TASK OBJECTIVE:
Lines in the listing below that include the word "ликвидация" need to be copied.
^^^^^^^^^^^^^^^^
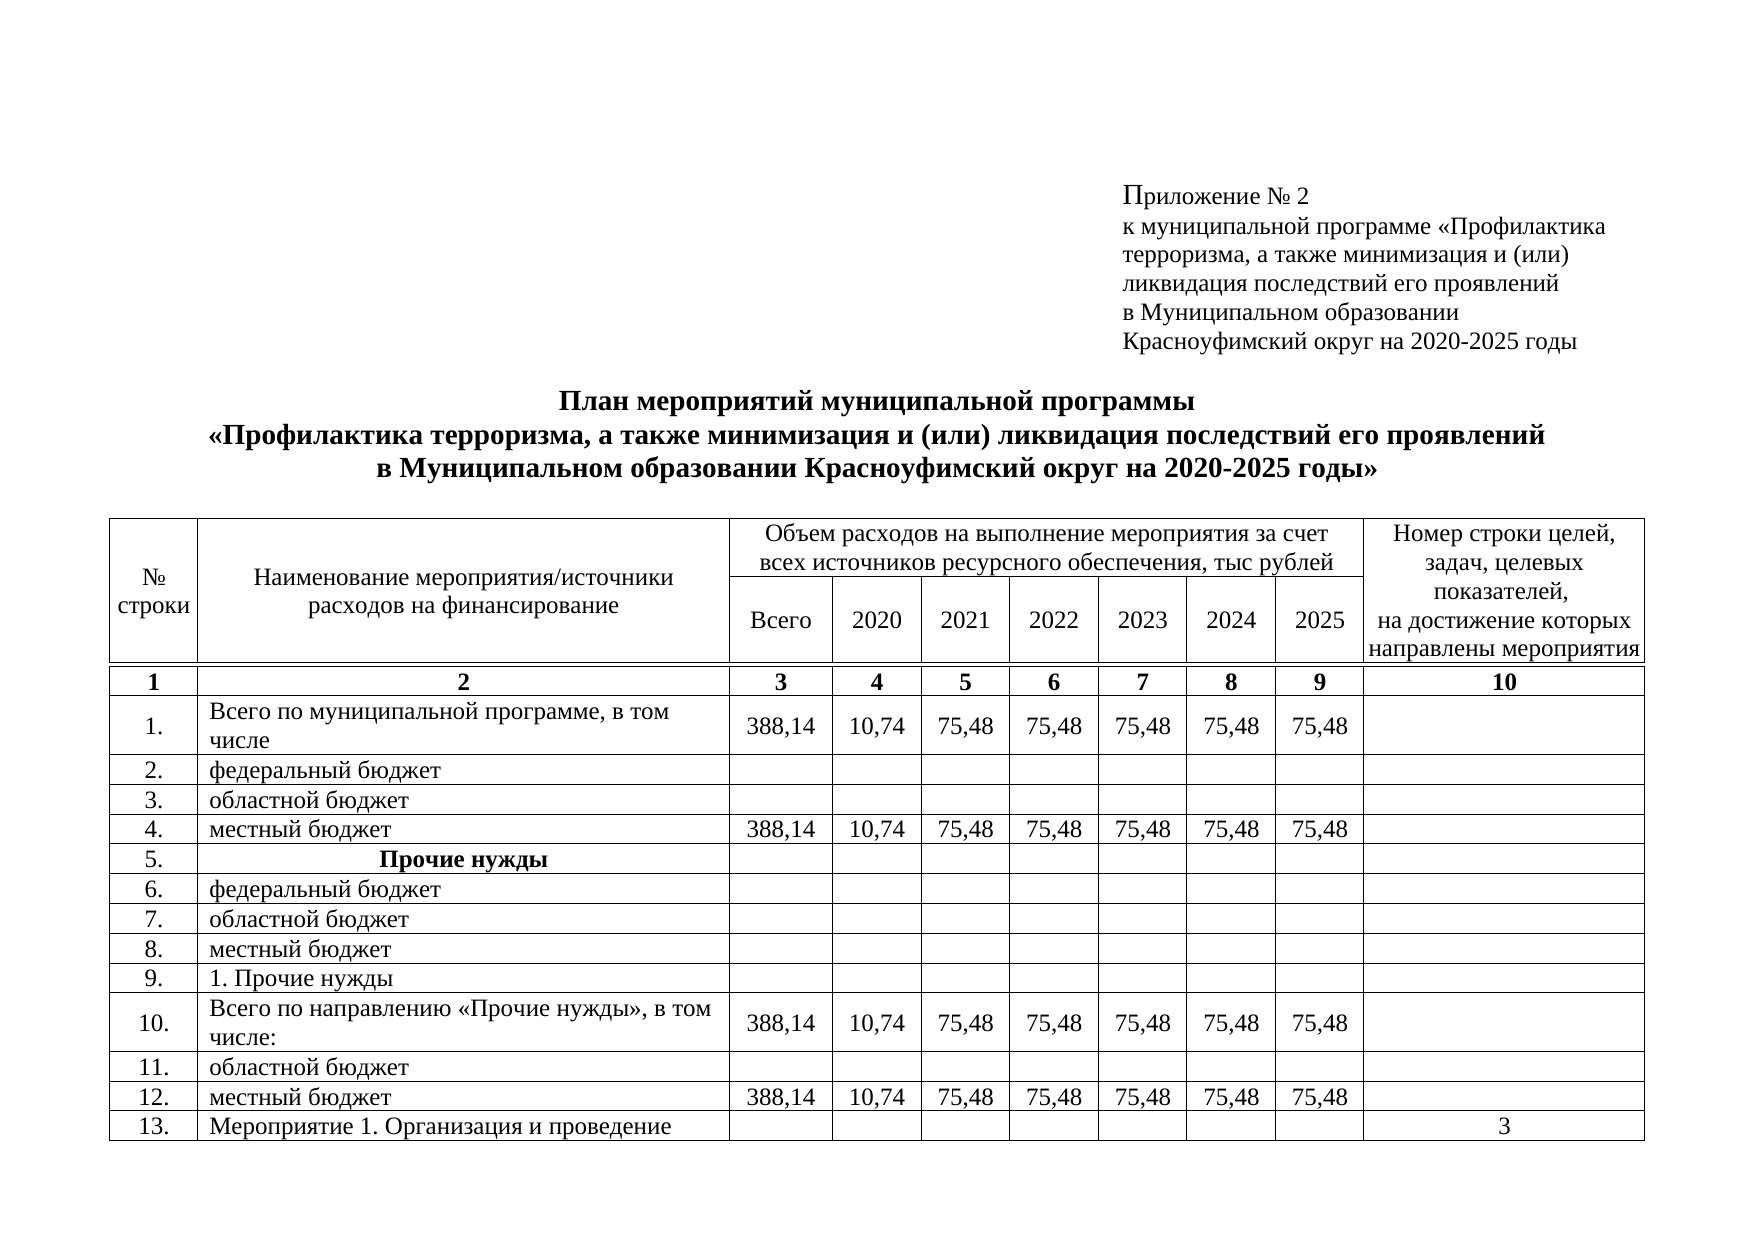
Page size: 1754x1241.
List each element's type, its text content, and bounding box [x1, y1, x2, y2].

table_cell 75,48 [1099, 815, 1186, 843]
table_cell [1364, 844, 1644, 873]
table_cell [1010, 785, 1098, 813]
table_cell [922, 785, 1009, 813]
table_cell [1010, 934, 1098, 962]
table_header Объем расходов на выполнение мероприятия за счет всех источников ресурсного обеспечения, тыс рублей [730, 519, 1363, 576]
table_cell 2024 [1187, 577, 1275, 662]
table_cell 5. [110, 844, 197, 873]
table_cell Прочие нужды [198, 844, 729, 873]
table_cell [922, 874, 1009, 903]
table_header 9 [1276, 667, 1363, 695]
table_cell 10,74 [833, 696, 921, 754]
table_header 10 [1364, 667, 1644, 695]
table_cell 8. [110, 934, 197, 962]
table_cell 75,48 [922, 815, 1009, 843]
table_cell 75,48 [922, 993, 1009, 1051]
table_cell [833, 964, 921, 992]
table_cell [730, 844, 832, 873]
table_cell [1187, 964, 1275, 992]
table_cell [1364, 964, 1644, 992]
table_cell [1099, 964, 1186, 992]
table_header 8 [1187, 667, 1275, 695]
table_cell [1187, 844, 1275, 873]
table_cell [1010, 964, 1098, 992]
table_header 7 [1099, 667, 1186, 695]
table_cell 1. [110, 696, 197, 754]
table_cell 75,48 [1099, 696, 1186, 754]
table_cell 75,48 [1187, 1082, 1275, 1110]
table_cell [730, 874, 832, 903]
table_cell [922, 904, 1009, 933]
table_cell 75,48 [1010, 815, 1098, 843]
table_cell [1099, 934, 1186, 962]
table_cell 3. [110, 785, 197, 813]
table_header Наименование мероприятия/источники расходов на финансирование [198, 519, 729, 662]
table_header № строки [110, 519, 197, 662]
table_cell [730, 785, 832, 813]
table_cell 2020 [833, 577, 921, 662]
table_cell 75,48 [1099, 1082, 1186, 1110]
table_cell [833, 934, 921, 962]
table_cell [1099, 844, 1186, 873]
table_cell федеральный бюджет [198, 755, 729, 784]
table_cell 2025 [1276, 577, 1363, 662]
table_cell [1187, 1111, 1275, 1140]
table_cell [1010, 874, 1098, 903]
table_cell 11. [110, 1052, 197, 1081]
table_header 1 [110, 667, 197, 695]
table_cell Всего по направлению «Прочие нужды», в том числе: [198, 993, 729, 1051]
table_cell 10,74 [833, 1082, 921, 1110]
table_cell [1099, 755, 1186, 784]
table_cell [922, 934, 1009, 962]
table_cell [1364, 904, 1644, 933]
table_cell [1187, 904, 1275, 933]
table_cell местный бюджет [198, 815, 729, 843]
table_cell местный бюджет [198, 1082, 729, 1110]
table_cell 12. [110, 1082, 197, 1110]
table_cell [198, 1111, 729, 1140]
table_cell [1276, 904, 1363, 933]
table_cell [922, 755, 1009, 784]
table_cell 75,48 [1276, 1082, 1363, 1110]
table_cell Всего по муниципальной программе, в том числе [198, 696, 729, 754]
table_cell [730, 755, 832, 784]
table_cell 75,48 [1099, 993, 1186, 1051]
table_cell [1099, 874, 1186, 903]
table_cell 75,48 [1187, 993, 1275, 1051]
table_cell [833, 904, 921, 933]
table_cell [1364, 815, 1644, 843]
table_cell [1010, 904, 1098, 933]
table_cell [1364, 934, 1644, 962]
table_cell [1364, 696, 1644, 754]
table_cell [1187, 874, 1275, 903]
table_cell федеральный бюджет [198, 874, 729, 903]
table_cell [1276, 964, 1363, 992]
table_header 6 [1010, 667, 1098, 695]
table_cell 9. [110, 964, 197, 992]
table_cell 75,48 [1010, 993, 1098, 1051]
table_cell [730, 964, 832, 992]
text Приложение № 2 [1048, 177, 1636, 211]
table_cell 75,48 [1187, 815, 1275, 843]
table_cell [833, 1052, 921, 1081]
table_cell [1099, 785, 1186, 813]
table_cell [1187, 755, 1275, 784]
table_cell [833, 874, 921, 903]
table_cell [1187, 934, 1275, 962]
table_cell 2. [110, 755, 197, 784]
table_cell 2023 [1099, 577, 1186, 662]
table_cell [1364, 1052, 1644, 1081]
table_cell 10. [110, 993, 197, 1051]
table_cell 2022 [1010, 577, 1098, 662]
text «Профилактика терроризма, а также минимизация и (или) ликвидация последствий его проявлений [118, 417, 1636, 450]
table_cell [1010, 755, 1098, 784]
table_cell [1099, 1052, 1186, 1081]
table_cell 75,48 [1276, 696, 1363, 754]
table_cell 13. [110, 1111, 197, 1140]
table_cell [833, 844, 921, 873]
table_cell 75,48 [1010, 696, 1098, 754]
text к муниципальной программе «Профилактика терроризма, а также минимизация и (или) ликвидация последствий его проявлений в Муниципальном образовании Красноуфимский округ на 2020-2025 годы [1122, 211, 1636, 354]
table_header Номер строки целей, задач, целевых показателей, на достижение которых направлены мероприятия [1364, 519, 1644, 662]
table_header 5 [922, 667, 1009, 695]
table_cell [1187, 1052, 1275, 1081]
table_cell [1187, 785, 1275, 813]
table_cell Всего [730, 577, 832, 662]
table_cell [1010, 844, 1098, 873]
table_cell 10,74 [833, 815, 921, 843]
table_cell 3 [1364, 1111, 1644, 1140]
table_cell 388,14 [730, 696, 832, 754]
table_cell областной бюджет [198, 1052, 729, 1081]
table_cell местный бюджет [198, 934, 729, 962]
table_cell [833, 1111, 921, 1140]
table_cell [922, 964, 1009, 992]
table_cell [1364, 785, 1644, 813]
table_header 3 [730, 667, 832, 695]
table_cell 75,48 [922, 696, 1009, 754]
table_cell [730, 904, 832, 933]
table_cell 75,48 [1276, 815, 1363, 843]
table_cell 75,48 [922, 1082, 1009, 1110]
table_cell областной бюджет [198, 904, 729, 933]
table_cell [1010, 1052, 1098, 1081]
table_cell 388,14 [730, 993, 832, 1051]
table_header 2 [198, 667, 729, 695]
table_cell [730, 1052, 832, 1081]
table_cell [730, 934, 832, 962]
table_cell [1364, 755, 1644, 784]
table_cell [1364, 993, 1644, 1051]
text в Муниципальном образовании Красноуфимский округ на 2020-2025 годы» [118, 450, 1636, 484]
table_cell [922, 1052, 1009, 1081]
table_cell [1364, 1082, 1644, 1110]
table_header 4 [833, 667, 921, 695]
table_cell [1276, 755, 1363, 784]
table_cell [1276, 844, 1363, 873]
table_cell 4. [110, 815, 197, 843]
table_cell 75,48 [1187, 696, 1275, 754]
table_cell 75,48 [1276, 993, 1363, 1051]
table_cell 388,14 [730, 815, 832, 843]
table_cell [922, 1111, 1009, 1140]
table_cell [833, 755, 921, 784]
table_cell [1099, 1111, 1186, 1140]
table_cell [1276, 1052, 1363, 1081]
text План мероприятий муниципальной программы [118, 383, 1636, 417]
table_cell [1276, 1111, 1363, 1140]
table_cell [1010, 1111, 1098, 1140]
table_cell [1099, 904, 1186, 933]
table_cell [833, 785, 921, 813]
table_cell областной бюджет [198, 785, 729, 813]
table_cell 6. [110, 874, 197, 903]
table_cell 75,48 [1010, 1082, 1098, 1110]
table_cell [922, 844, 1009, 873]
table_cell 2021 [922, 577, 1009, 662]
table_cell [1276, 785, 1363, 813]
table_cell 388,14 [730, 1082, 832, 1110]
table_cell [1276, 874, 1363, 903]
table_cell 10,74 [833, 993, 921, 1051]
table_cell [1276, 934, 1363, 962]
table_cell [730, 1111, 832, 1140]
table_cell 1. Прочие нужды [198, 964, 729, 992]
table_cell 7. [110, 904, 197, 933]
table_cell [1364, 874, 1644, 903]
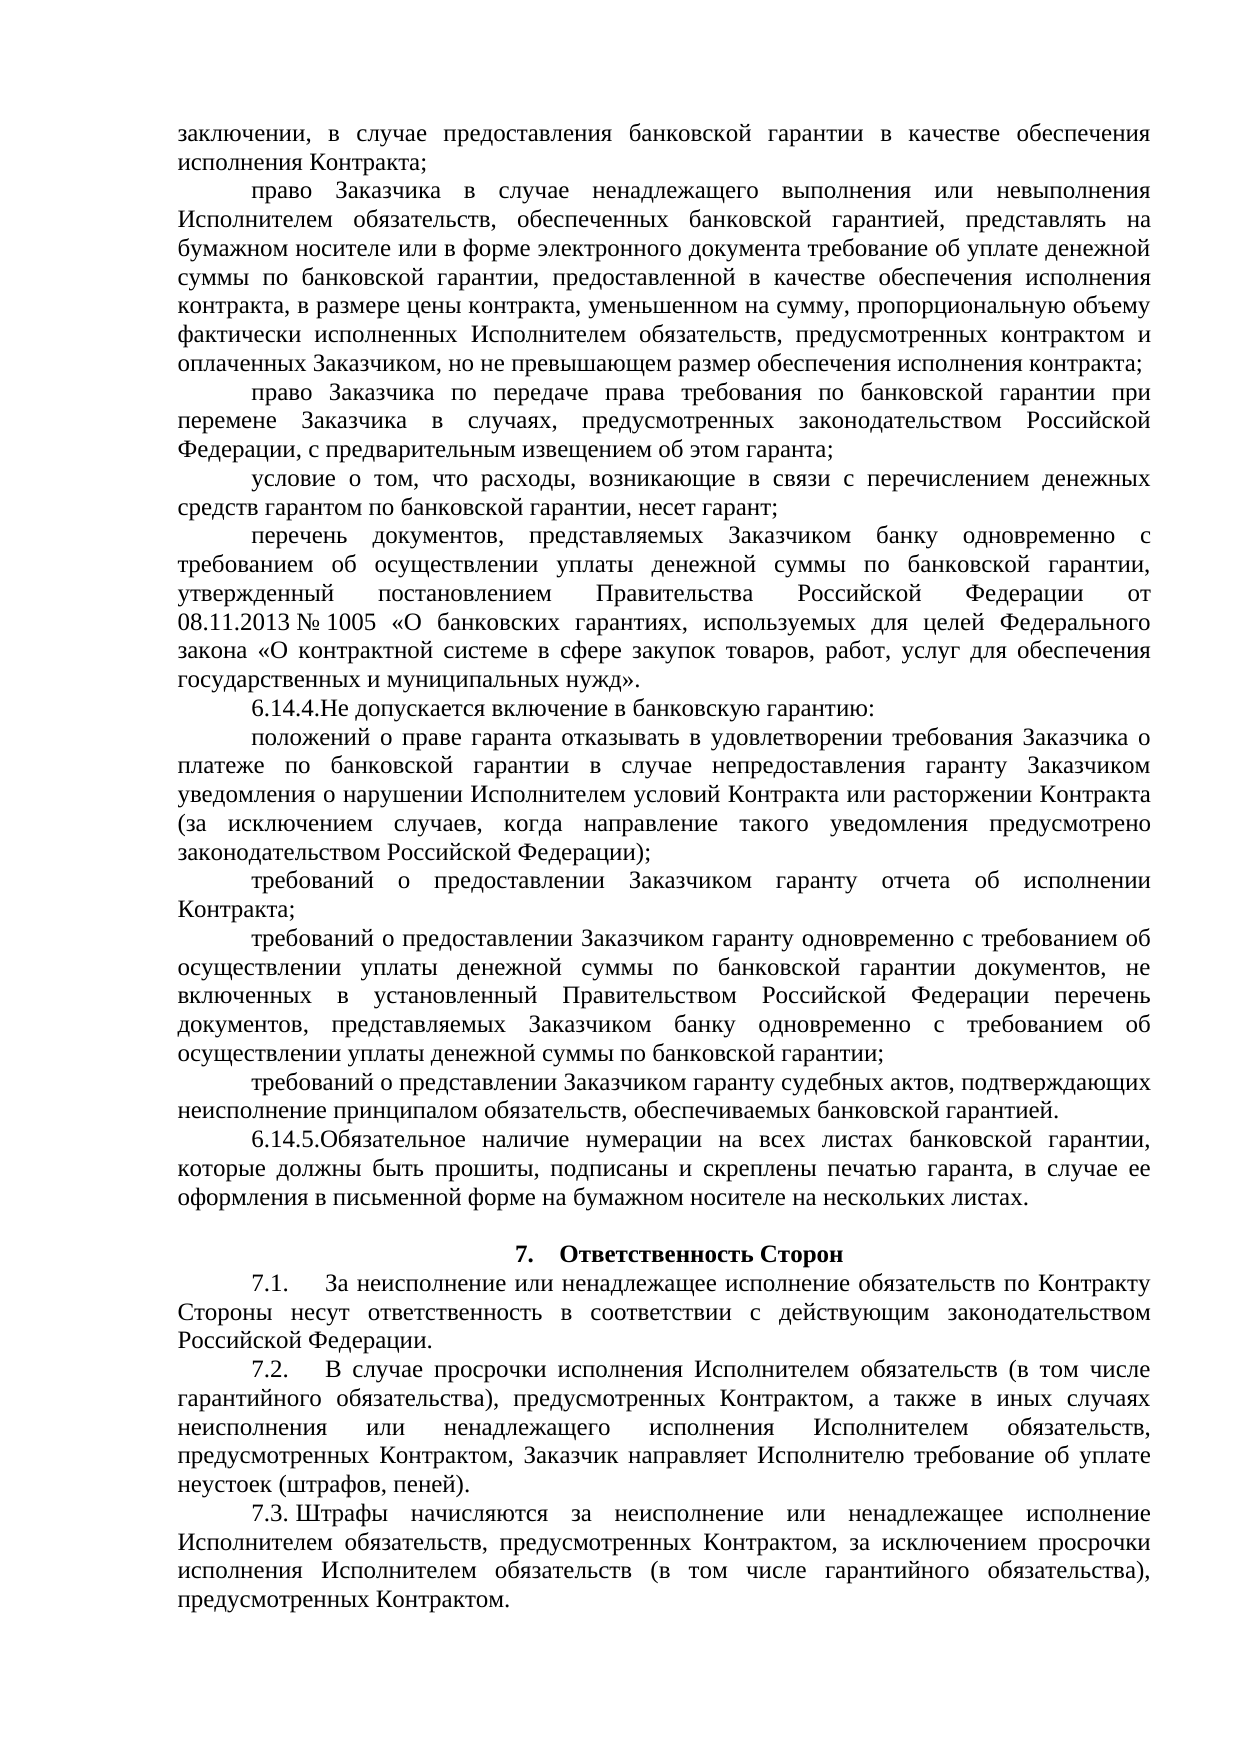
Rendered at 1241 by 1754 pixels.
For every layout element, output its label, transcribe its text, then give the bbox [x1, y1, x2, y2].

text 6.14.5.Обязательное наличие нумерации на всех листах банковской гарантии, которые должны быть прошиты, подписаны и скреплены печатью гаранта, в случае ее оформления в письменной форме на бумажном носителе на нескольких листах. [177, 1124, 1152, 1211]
^^^^^^^^^^^^^^^^
YOUR RESPONSE:
text «Профилактика терроризма, а также минимизация и (или) ликвидация последствий его проявлений [118, 417, 1636, 450]
text к муниципальной программе «Профилактика терроризма, а также минимизация и (или) ликвидация последствий его проявлений в Муниципальном образовании Красноуфимский округ на 2020-2025 годы [1122, 211, 1636, 354]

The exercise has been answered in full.